After what seemed a never-ending cycle of waking, panicking, checking, then dozing … the stars became faint and the blackness that surrounded them turned deep blue, then gradually light blue.  Before I knew it, morning had come and the stars were gone. 

We started another roaring fire to get warm and it didn’t take long before we were on our way down the canyon.  Mitch was quieter than usual that morning.  Mitch just looked out the window as if in deep thought.  Finally, I asked, “Hey Mitch, what’s on your mind?”  He said, “Dad, let’s never do that again.”  I chuckled and said, “Good idea.  I’m in.”  He smiled and we both laughed.

How often is [our children’s] mind and heart simply shown by their hand-drawn art?
— Christopher M. Jones | Mitchell's Journey

Later that night, I sat by Mitchell’s bed as he whispered a nightly prayer.  Until that point, I don’t think I’d ever heard a more genuine expression of gratitude for a bed, warm blankets and that we “didn’t have to sleep in a tent for reals.”


That camping adventure remains our most difficult one on record – which is why it surprised me little Mitch took the time to draw it.  When I asked him why, Mitch thought a moment and said, “I don’t know.  I guess it wasn’t THAT bad.  Plus, it made me grateful for what I have.” 

Mitch wasn’t the only one to draw pictures of that hard adventure.  My other boys did something similar.  In their minds, they saw the difficult experience for what it was – just momentary discomfort. What they remembered, in the end, was the good they pulled out of that experience.

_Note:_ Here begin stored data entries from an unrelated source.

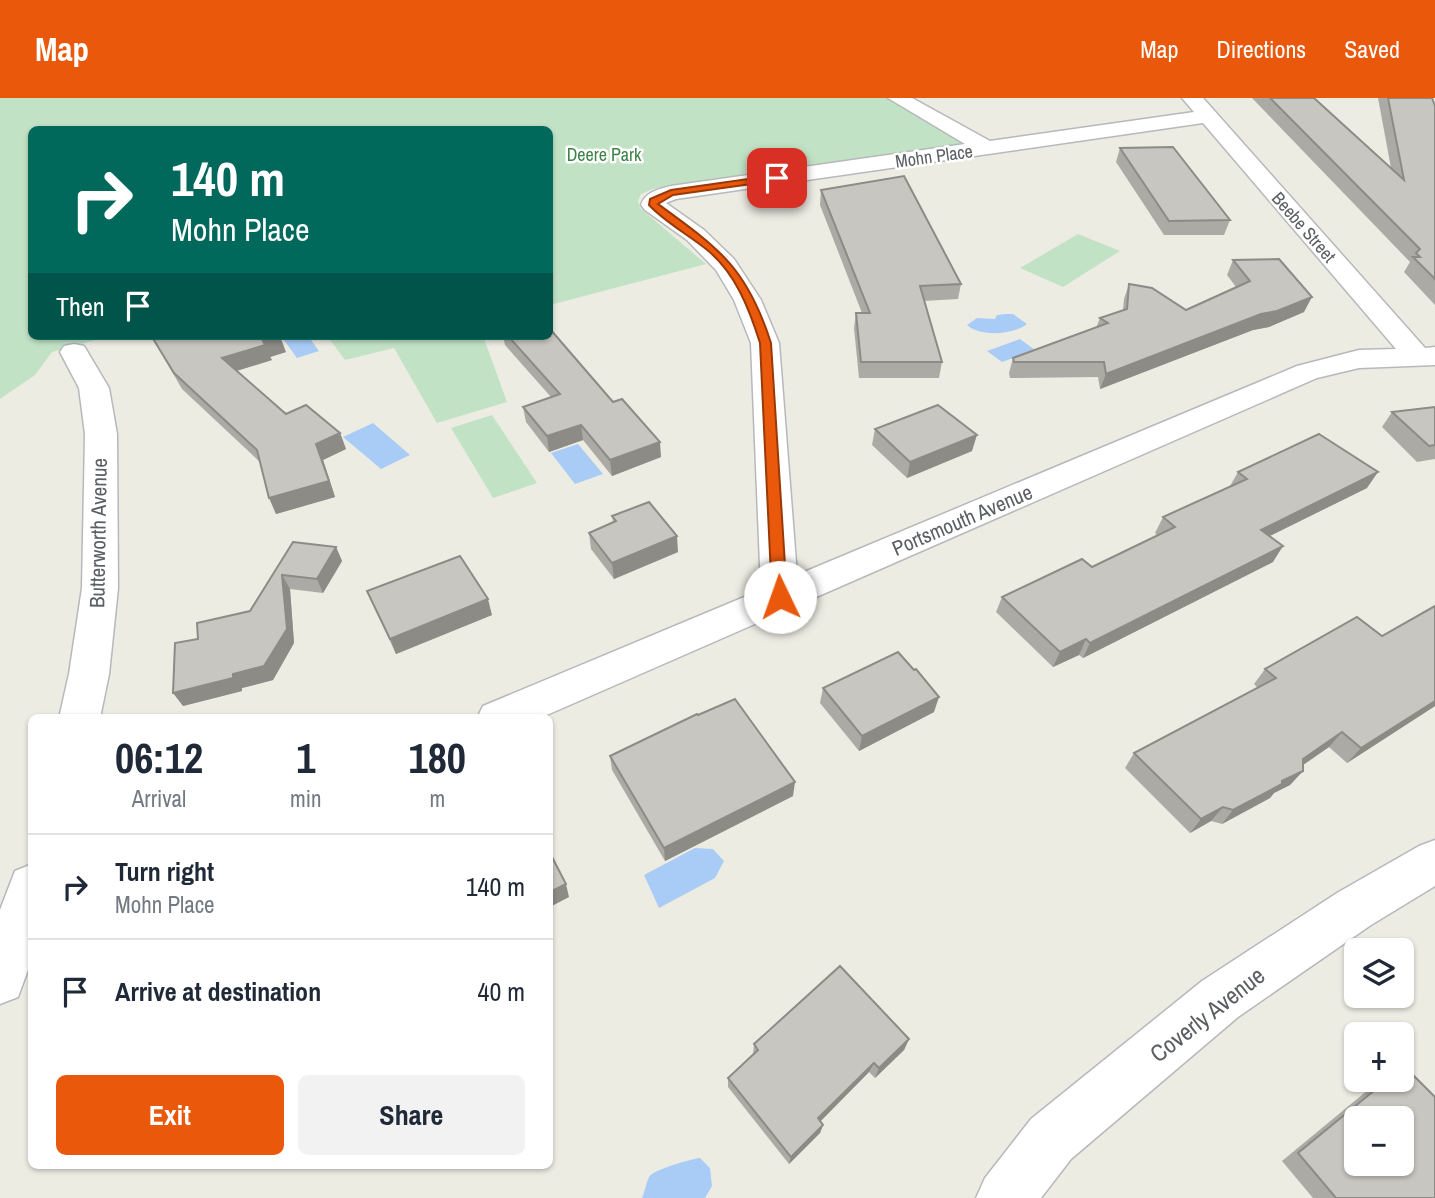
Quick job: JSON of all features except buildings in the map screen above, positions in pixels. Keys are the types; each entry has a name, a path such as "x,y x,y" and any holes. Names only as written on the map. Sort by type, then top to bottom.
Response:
{"street":[{"path":"898,98 989,149"},
{"name":"Beebe Street","path":"1192,98 1426,356"},
{"name":"Mohn Place","path":"780,597 765,343 755,309 737,278 712,248 653,205 654,201 671,193 1208,116"},
{"name":"Butterworth Avenue","path":"74,352 94,388 101,434 100,588 89,674 80,714"},
{"name":"Portsmouth Avenue","path":"506,714 1307,372 1359,359 1426,356"},
{"name":"Coverly Avenue","path":"1005,1198 1051,1139 1220,999 1353,909 1435,860"},
{"path":"0,979 28,907"}],"green space":[{"name":"Deere Park","path":"0,98 886,98 956,135 963,142 963,147 939,154 653,189 641,194 638,201 640,208 706,264 553,304 553,126 28,126 28,340 96,340 52,352 35,375 0,399"},
{"path":"1078,234 1120,251 1063,287 1020,268"},
{"path":"330,340 484,340 507,402 437,423 394,348 345,360"},
{"path":"492,415 537,483 493,498 451,428"}],"water":[{"path":"1013,314 1027,324 1021,328 997,333 980,331 967,325 977,318 995,319 997,315"},
{"path":"1020,339 1035,350 1002,362 987,351"},
{"path":"284,340 311,340 319,351 297,358"},
{"path":"373,423 410,455 381,469 343,437"},
{"path":"578,444 603,474 575,484 551,453"},
{"path":"695,848 713,849 724,861 715,878 659,908 644,875"},
{"path":"700,1158 710,1168 712,1186 705,1198 642,1198 652,1174 672,1165"}],"route":[{"path":"777,178 671,193 654,201 653,205 712,248 737,278 755,309 765,343 780,597"}]}
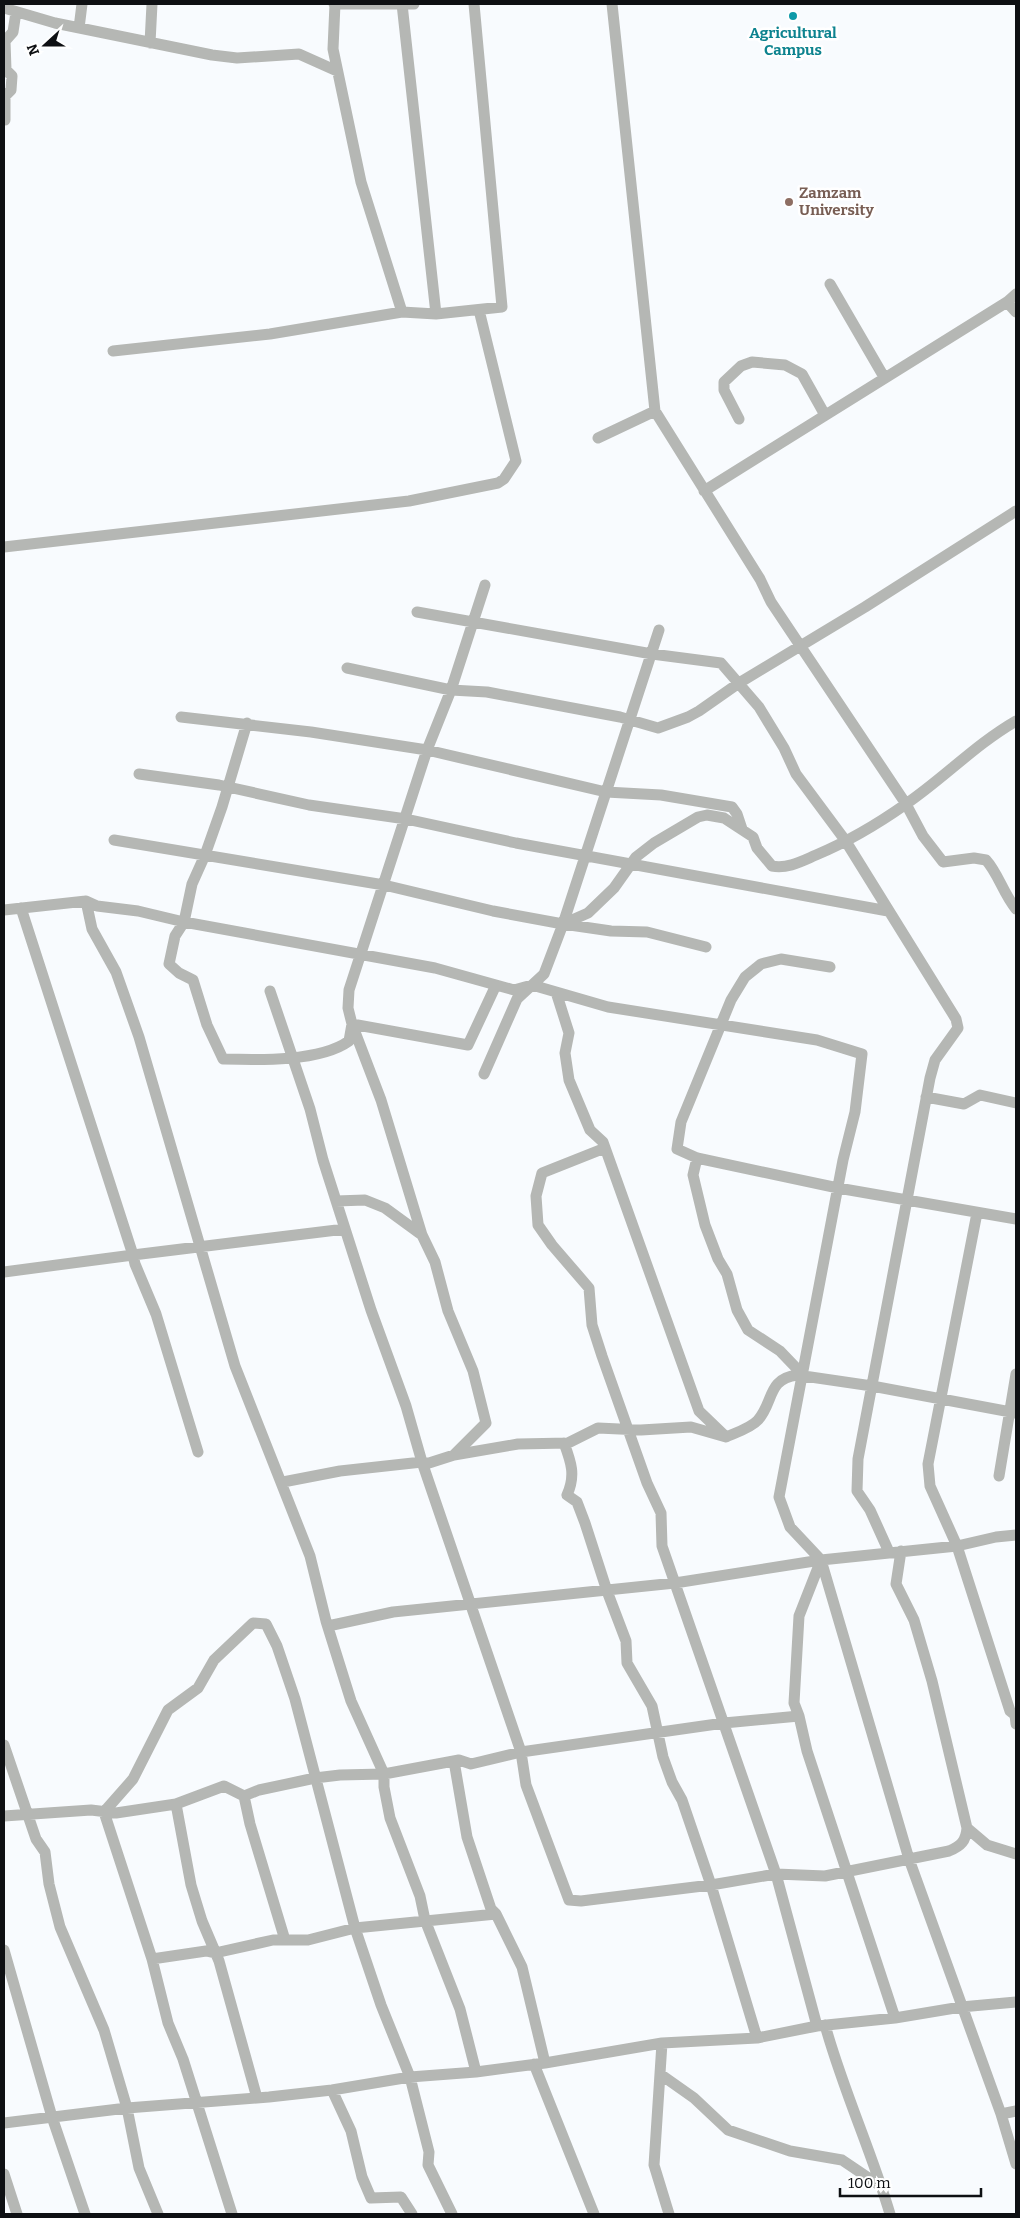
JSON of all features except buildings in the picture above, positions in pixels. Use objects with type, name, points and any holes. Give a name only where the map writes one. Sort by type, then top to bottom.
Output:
[{"type":"street","points":[[79,28],[82,4]]},
{"type":"street","points":[[150,43],[152,4]]},
{"type":"street","points":[[402,312],[361,182],[333,49],[334,4],[414,4]]},
{"type":"street","points":[[402,4],[436,314]]},
{"type":"street","points":[[113,351],[270,334],[402,312],[436,314],[502,308],[474,4]]},
{"type":"street","points":[[612,4],[655,411],[800,645],[906,804],[923,836],[943,862],[983,857],[992,867],[1002,890],[1016,909]]},
{"type":"street","points":[[5,120],[5,96],[11,90],[12,76],[6,70],[5,41],[13,32],[8,8],[79,28],[237,58],[298,54],[337,71]]},
{"type":"street","points":[[830,284],[884,377]]},
{"type":"street","points":[[704,491],[1007,302],[1016,294]]},
{"type":"street","points":[[1007,302],[1016,312]]},
{"type":"street","points":[[4,547],[409,501],[498,483],[504,479],[516,460],[479,310]]},
{"type":"street","points":[[739,419],[724,390],[724,382],[742,366],[752,362],[786,365],[802,374],[825,415]]},
{"type":"street","points":[[598,438],[655,411]]},
{"type":"street","points":[[347,668],[451,690],[487,692],[631,720],[658,728],[688,718],[739,683],[865,607],[1016,510]]},
{"type":"street","points":[[454,1455],[486,1423],[473,1371],[448,1311],[435,1262],[422,1235],[381,1100],[352,1024],[348,1008],[349,990],[360,954],[406,819],[427,750],[451,690],[485,585]]},
{"type":"street","points":[[270,990],[294,1059],[345,1229],[385,1350],[406,1406],[422,1462],[469,1603],[521,1752],[526,1785],[569,1900],[587,1900],[710,1885],[776,1874],[825,1876],[957,1848],[962,1844],[967,1828],[932,1681],[914,1620],[896,1584],[895,1552],[860,1497],[855,1485],[926,1097],[935,1060],[958,1028],[956,1019],[845,840],[796,774],[784,748],[759,707],[721,663],[652,654],[417,612]]},
{"type":"street","points":[[484,1074],[517,999],[544,974],[563,924],[660,630]]},
{"type":"street","points":[[181,717],[247,723],[427,750],[606,792],[661,795],[732,807],[737,814],[742,830]]},
{"type":"street","points":[[563,924],[588,913],[614,888],[632,864],[654,843],[698,817],[715,816],[724,818],[752,837],[772,866],[779,868],[798,863],[845,840],[906,804],[995,733],[1016,721]]},
{"type":"street","points":[[247,723],[206,856],[192,884],[184,922],[175,936],[169,964],[179,974],[193,980],[207,1025],[223,1059],[294,1059],[342,1046],[349,1041],[352,1024]]},
{"type":"street","points":[[139,774],[227,787],[309,805],[406,819],[516,844],[888,910]]},
{"type":"street","points":[[114,840],[384,885],[492,911],[563,924],[611,931],[647,932],[706,947]]},
{"type":"street","points":[[86,900],[92,929],[116,972],[139,1038],[235,1366],[310,1556],[328,1626],[351,1701],[384,1774],[386,1803],[420,1896],[425,1920],[460,2009],[476,2072]]},
{"type":"street","points":[[4,910],[86,900],[97,906],[138,911],[184,922],[435,968],[514,990],[532,985],[608,1006],[817,1040],[862,1054],[855,1112],[838,1188],[778,1497],[790,1526],[821,1560],[909,1859],[1001,2114],[1016,2164]]},
{"type":"street","points":[[20,908],[135,1264],[156,1314],[198,1452]]},
{"type":"street","points":[[830,967],[781,959],[761,964],[745,977],[731,1000],[722,1026],[681,1122],[677,1149],[696,1158],[838,1188],[977,1213],[1016,1218]]},
{"type":"street","points":[[352,1024],[468,1045],[496,985]]},
{"type":"street","points":[[556,992],[569,1033],[565,1053],[569,1080],[590,1130],[603,1142],[699,1411],[726,1437]]},
{"type":"street","points":[[926,1097],[964,1104],[980,1095],[1016,1102]]},
{"type":"street","points":[[605,1148],[542,1173],[536,1196],[538,1225],[552,1245],[589,1288],[592,1325],[647,1483],[661,1513],[662,1546],[776,1874],[821,2026],[882,2187],[890,2214]]},
{"type":"street","points":[[696,1158],[693,1175],[705,1224],[718,1259],[727,1274],[737,1310],[748,1330],[780,1351],[803,1375]]},
{"type":"street","points":[[336,1201],[364,1200],[385,1208],[422,1235]]},
{"type":"street","points":[[977,1213],[928,1464],[928,1476],[930,1486],[957,1546],[1013,1709],[1016,1724]]},
{"type":"street","points":[[4,1272],[200,1245],[345,1229]]},
{"type":"street","points":[[999,1476],[1013,1413],[1016,1374]]},
{"type":"street","points":[[282,1482],[340,1471],[438,1462],[454,1455],[518,1444],[564,1443],[598,1428],[629,1430],[691,1427],[726,1437],[758,1421],[778,1381],[786,1376],[803,1375],[872,1386],[1013,1413]]},
{"type":"street","points":[[564,1443],[573,1470],[572,1482],[567,1495],[577,1502],[626,1641],[626,1663],[652,1706],[663,1757],[672,1782],[682,1800],[757,2038]]},
{"type":"street","points":[[328,1626],[392,1612],[607,1591],[821,1560],[957,1546],[996,1537],[1016,1535]]},
{"type":"street","points":[[821,1560],[799,1616],[794,1703],[807,1751],[894,2018]]},
{"type":"street","points":[[104,1812],[133,1779],[168,1710],[198,1688],[214,1660],[253,1622],[266,1624],[277,1646],[295,1699],[355,1928],[381,2005],[410,2077],[429,2152],[428,2165],[452,2214]]},
{"type":"street","points":[[4,1816],[91,1810],[116,1813],[176,1804],[224,1786],[244,1796],[259,1790],[340,1774],[384,1774],[459,1760],[471,1764],[521,1752],[724,1723],[799,1716]]},
{"type":"street","points":[[4,1745],[36,1839],[45,1852],[49,1884],[60,1927],[104,2030],[127,2108],[139,2168],[158,2214]]},
{"type":"street","points":[[454,1761],[467,1837],[491,1909],[496,1914],[522,1967],[539,2063],[594,2214]]},
{"type":"street","points":[[244,1796],[250,1824],[285,1940]]},
{"type":"street","points":[[176,1804],[190,1885],[215,1953],[257,2098]]},
{"type":"street","points":[[104,1812],[152,1959],[168,2022],[183,2059],[232,2214]]},
{"type":"street","points":[[967,1828],[987,1845],[1016,1854]]},
{"type":"street","points":[[152,1959],[193,1952],[215,1953],[273,1940],[308,1940],[355,1928],[496,1914]]},
{"type":"street","points":[[4,1950],[52,2117],[85,2214]]},
{"type":"street","points":[[4,2123],[127,2108],[332,2090],[410,2077],[476,2072],[662,2043],[757,2038],[821,2026],[894,2018],[962,2007],[1016,2002]]},
{"type":"street","points":[[662,2043],[654,2165],[669,2214]]},
{"type":"street","points":[[660,2074],[694,2098],[728,2130],[790,2151],[842,2160],[882,2187]]},
{"type":"street","points":[[332,2090],[351,2131],[362,2177],[371,2198],[401,2197],[412,2214]]},
{"type":"street","points":[[1001,2114],[1016,2111]]},
{"type":"street","points":[[4,2174],[17,2214]]},
{"type":"place","name":"Agricultural Campus","points":[[793,16]]},
{"type":"place","name":"Zamzam University","points":[[789,202]]}]
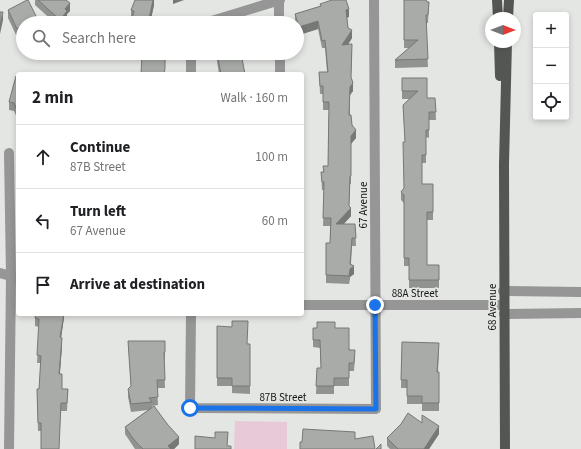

In matters of parenting, I wonder sometimes who is raising who. My kids teach me in the most simple and profound ways. Yes, they may acknowledge a difficult experience, but it seems they chose to remember the better parts. How often is their mind and heart simply shown by their hand-drawn art?  And if it be our children see the good so easily, therein lies a lesson and a challenge for me.